Government officials also seem to be pleased with decision. Leasing the airfield to Google has saved NASA the cost of restoring Hangar One, estimated at over $40 million, as well as the daily expenses for managing the airfield, according to Tech Times. Google had offered in the past to pay for the renovation expenses, but government officials decided to put it up for a bidding in May 2013.
“At NASA we’re not only committed to exploring our solar system, but also making sure we’re spending tax dollars wisely,” said NASA administrator Charles Bolden. “The agreement…will allow NASA to focus its resources on core missions, while protecting the federal need to use Moffett Field as a continued, limited-use airfield.”
GSA administrator Dan Tangherlini added, “Hangar One was the landmark of Silicon Valley well before the rise of today’s high tech titans.
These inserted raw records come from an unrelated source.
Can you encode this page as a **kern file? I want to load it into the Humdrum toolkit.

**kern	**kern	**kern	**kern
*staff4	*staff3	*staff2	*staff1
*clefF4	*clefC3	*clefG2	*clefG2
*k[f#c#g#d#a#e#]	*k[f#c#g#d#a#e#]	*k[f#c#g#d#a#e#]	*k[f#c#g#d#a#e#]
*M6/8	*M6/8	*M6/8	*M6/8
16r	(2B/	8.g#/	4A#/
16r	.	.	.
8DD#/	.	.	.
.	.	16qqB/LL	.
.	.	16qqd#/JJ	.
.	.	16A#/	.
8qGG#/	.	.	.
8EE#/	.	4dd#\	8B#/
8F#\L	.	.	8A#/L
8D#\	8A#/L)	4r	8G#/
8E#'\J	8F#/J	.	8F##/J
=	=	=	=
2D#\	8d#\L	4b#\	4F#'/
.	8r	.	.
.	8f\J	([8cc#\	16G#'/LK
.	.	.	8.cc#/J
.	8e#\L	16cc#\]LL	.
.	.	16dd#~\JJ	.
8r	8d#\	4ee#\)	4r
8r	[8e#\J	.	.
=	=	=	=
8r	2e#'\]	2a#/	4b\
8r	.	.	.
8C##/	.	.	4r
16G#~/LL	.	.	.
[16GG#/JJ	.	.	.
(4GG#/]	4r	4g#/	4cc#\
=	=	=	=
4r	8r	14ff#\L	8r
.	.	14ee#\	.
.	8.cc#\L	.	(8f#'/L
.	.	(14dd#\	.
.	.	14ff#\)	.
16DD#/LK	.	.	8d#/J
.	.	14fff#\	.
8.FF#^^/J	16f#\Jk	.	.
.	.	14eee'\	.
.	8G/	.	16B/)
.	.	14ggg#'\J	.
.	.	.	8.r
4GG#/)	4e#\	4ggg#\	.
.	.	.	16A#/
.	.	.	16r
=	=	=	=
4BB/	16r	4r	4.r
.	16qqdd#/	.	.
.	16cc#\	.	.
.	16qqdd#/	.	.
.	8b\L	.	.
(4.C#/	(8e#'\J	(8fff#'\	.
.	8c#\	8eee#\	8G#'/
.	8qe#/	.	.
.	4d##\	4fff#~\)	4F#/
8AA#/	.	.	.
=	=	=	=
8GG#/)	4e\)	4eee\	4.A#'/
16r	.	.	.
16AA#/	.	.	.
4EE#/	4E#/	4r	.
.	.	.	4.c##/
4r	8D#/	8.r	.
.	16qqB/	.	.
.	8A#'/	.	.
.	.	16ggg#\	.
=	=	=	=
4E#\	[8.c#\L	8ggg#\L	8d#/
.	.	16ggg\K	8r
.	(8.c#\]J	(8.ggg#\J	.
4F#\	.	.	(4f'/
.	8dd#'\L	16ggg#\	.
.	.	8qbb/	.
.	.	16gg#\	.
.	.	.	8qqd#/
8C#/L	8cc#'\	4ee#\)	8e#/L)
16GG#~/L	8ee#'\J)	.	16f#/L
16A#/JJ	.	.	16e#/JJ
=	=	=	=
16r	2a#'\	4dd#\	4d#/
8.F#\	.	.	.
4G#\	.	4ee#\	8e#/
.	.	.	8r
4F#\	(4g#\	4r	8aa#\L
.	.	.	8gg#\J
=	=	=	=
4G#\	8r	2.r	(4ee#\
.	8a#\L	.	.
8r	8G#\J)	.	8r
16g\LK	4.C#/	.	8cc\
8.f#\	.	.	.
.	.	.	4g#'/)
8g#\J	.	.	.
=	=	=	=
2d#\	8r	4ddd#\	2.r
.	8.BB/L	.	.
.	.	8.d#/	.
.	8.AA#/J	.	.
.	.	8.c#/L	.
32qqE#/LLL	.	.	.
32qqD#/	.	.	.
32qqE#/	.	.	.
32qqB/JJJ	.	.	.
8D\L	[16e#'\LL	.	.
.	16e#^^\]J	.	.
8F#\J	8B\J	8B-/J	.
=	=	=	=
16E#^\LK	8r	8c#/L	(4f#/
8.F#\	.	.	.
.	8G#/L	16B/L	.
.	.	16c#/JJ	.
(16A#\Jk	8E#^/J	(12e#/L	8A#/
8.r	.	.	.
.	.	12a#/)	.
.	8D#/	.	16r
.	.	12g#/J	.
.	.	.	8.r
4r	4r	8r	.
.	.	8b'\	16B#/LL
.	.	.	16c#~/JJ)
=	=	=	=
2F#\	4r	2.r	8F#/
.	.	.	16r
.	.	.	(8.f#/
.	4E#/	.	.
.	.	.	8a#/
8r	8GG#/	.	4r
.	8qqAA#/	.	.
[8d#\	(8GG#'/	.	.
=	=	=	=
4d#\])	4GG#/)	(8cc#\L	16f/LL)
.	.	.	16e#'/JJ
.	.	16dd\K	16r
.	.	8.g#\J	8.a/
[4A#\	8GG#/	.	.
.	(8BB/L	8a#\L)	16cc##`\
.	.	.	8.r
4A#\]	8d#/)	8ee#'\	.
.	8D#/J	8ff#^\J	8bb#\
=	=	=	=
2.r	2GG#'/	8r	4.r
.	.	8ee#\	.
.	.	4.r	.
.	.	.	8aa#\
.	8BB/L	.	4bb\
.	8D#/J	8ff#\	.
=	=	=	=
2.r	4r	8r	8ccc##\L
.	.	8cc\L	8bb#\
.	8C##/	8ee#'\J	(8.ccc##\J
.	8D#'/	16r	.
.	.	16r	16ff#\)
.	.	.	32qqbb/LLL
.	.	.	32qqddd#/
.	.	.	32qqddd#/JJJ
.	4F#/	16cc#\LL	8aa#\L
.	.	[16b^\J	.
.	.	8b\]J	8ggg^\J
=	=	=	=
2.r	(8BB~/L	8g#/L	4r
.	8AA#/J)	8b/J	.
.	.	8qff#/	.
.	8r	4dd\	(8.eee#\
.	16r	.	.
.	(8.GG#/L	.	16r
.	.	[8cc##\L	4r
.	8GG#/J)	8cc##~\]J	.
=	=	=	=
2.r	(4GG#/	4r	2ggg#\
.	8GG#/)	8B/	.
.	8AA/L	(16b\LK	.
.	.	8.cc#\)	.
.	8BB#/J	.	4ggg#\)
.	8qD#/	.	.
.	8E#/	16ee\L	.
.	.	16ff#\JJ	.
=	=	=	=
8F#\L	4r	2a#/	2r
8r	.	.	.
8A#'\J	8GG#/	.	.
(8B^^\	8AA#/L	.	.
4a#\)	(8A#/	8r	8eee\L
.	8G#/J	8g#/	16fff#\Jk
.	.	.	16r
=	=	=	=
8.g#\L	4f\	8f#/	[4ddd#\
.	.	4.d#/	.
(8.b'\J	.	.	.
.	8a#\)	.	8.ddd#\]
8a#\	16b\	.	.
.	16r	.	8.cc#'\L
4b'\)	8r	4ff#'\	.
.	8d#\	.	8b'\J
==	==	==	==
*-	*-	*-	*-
NASA’s partnership with the private sector will allow the agency to restore this treasure for more efficient use.”
Despite the applauded benefits, however, the announcement does not come without criticism. Consumer Watchdog has protested the deal between NASA and Google on the grounds of Google receiving generous and unfair fuel discounts of over $5 million.
“This is like giving the keys to your car to the guy who has been siphoning gas from your tank,” said John Simpson, Consumer Watchdog privacy project director. “It is unfairly rewarding unethical and wrongful behavior.”
Complaints were also evident in the December 2013 report by Paul Martin, inspector general of NASA.
“We acknowledge that NASA received substantial benefit from its agreements with H211, including more than 200 scientific flights and a substantial amount of rental income for the once-vacant hangar,” the report reads. “However, we also found that H211 received a significant discount on fuel for its many non-NASA-related flights to which it was not entitled.”
As it stands, though, Google will soon be moving into Moffett Airfield, and only time will tell what they have planned for the new facility.